## Instructions to follow
Can you set down every line of the rows below word for word, leaving the pictures out?

## Dataset records
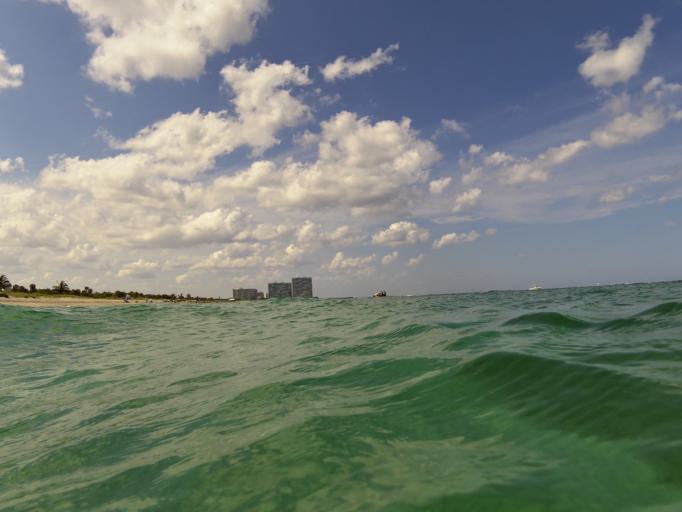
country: US
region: Florida
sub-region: Broward County
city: Dania Beach
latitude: 26.0785
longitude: -80.1092
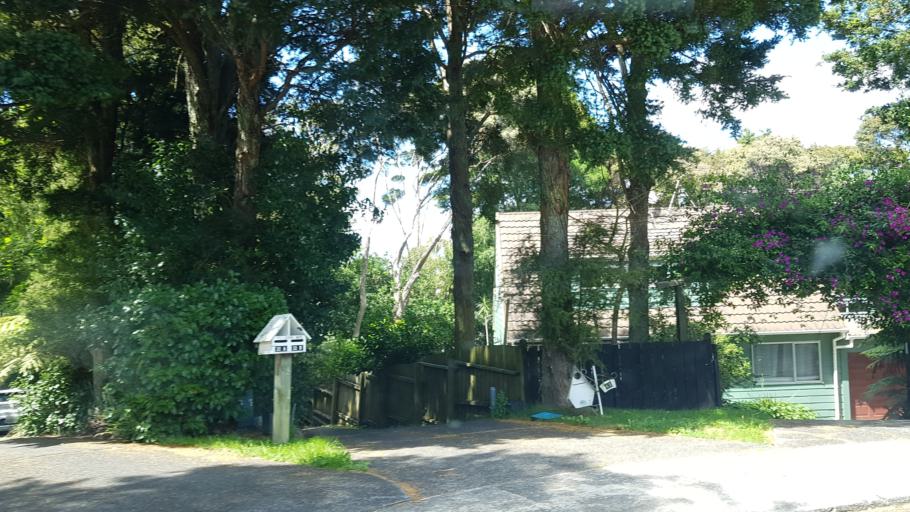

## Solution
country: US
region: Florida
sub-region: Broward County
city: Dania Beach
latitude: 26.0785
longitude: -80.1092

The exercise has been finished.